WORKING DATA
-.-.-

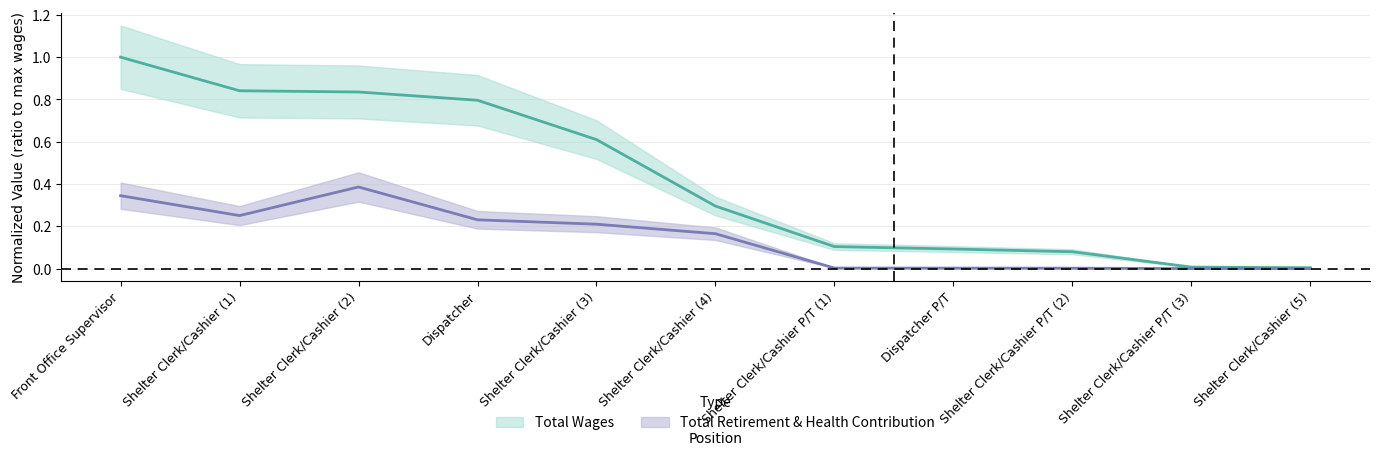

Rank the series at Shelter Clerk/Cashier P/T (2) from highest to lowest value.

total_wages, total_retirement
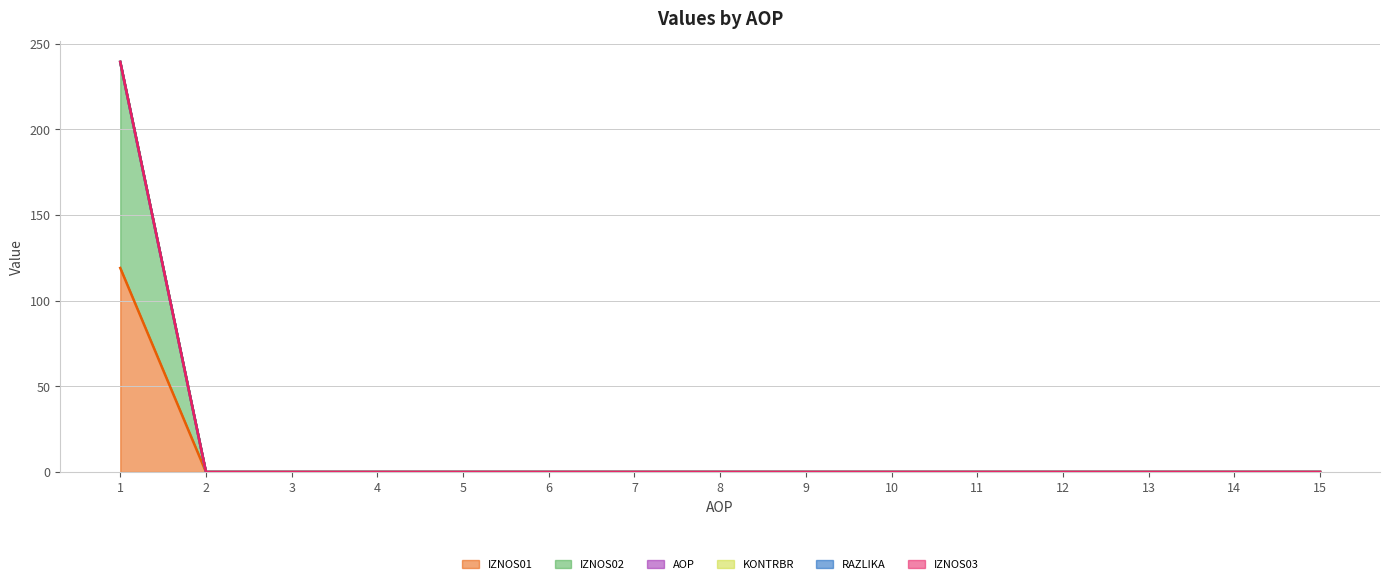

Between 8 and 13, which is larger?

8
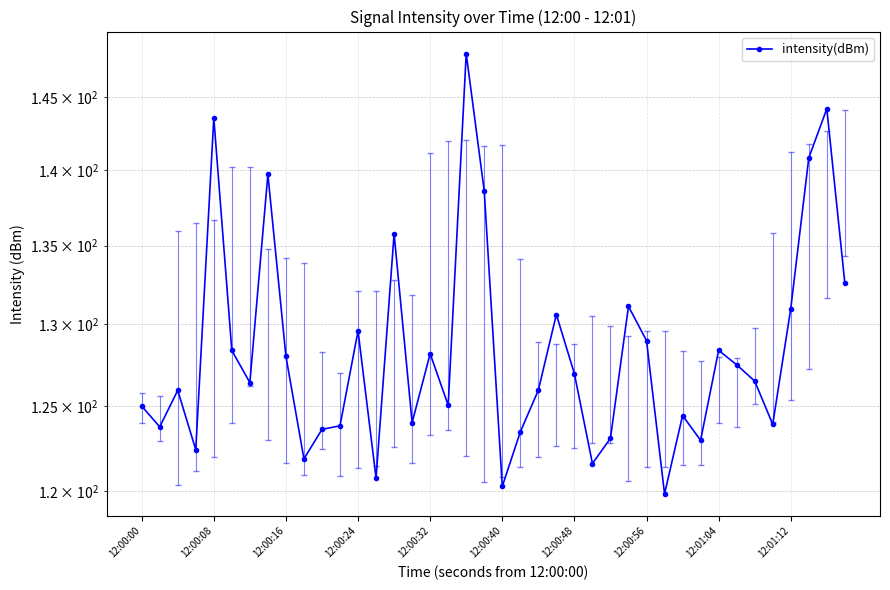

Is this an area chart (filled region under the line)?

No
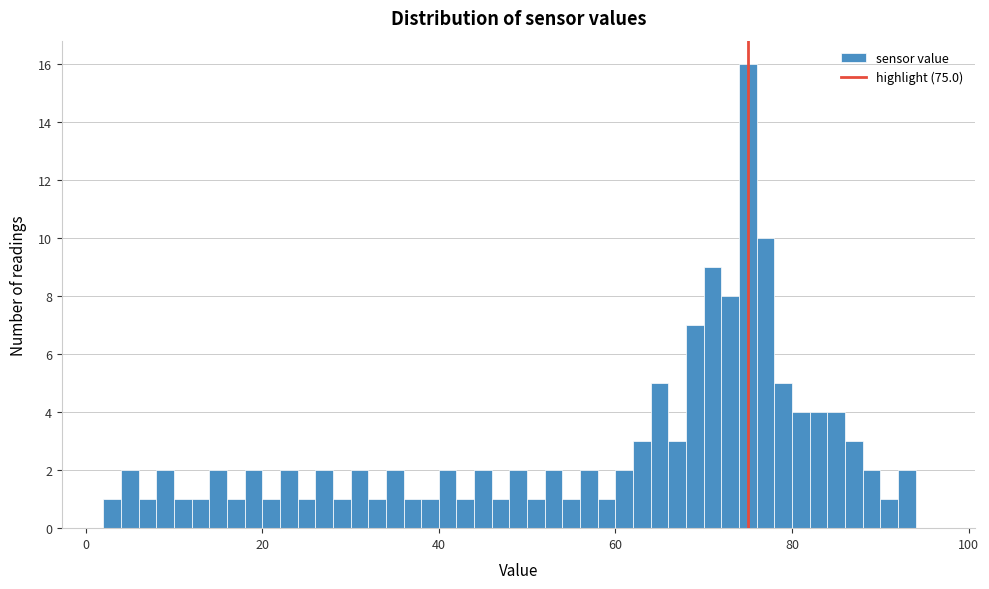

Around what value on the x-axis is the tallest bar? Give the approximate position of its centre, as read against the axis.

76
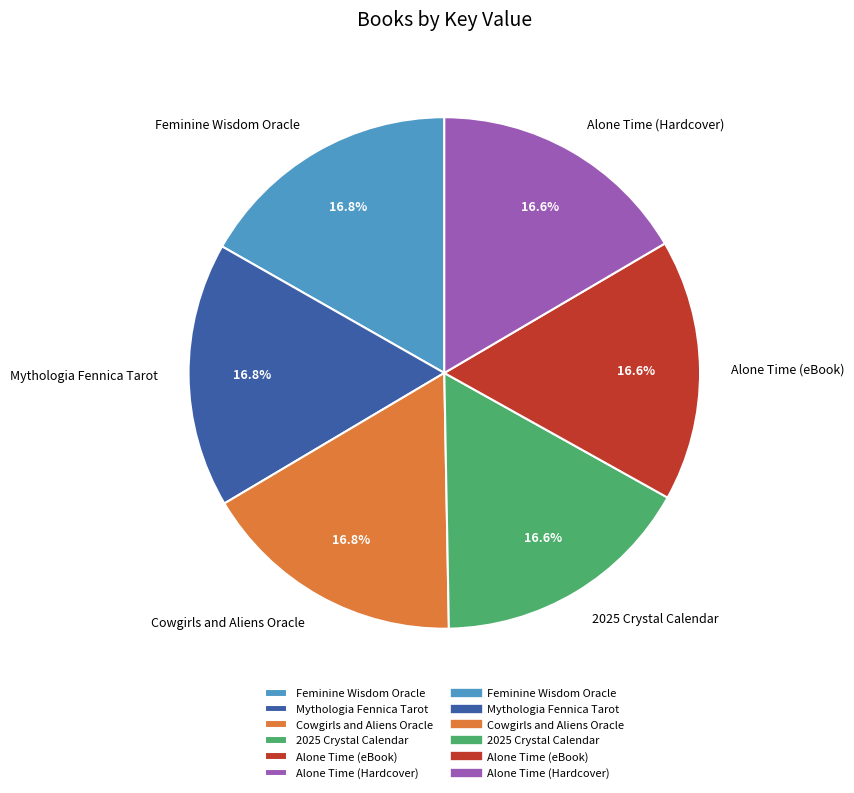

How many segments does this pie chart have?

6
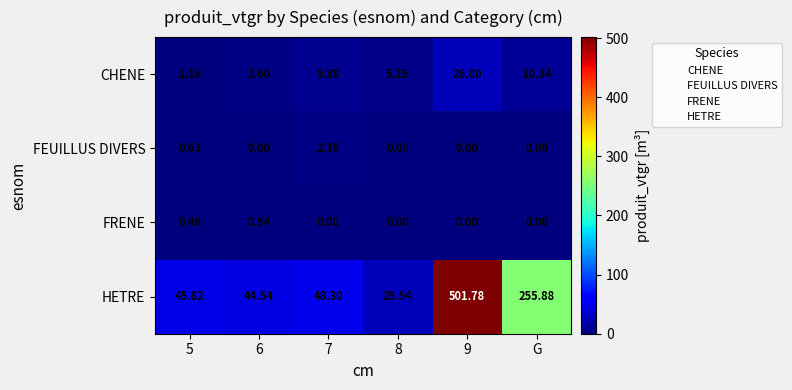

Which series has the widest spread of values?

HETRE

-.-.-

WHAT NEEDS TO BE DONE
Copy the text of all the rows above word for word, leaving out the pictures.

RESULT
Rank the series at Shelter Clerk/Cashier P/T (2) from highest to lowest value.

total_wages, total_retirement

Between 8 and 13, which is larger?

8

Is this an area chart (filled region under the line)?

No

Around what value on the x-axis is the tallest bar? Give the approximate position of its centre, as read against the axis.

76

How many segments does this pie chart have?

6

Which series has the widest spread of values?

HETRE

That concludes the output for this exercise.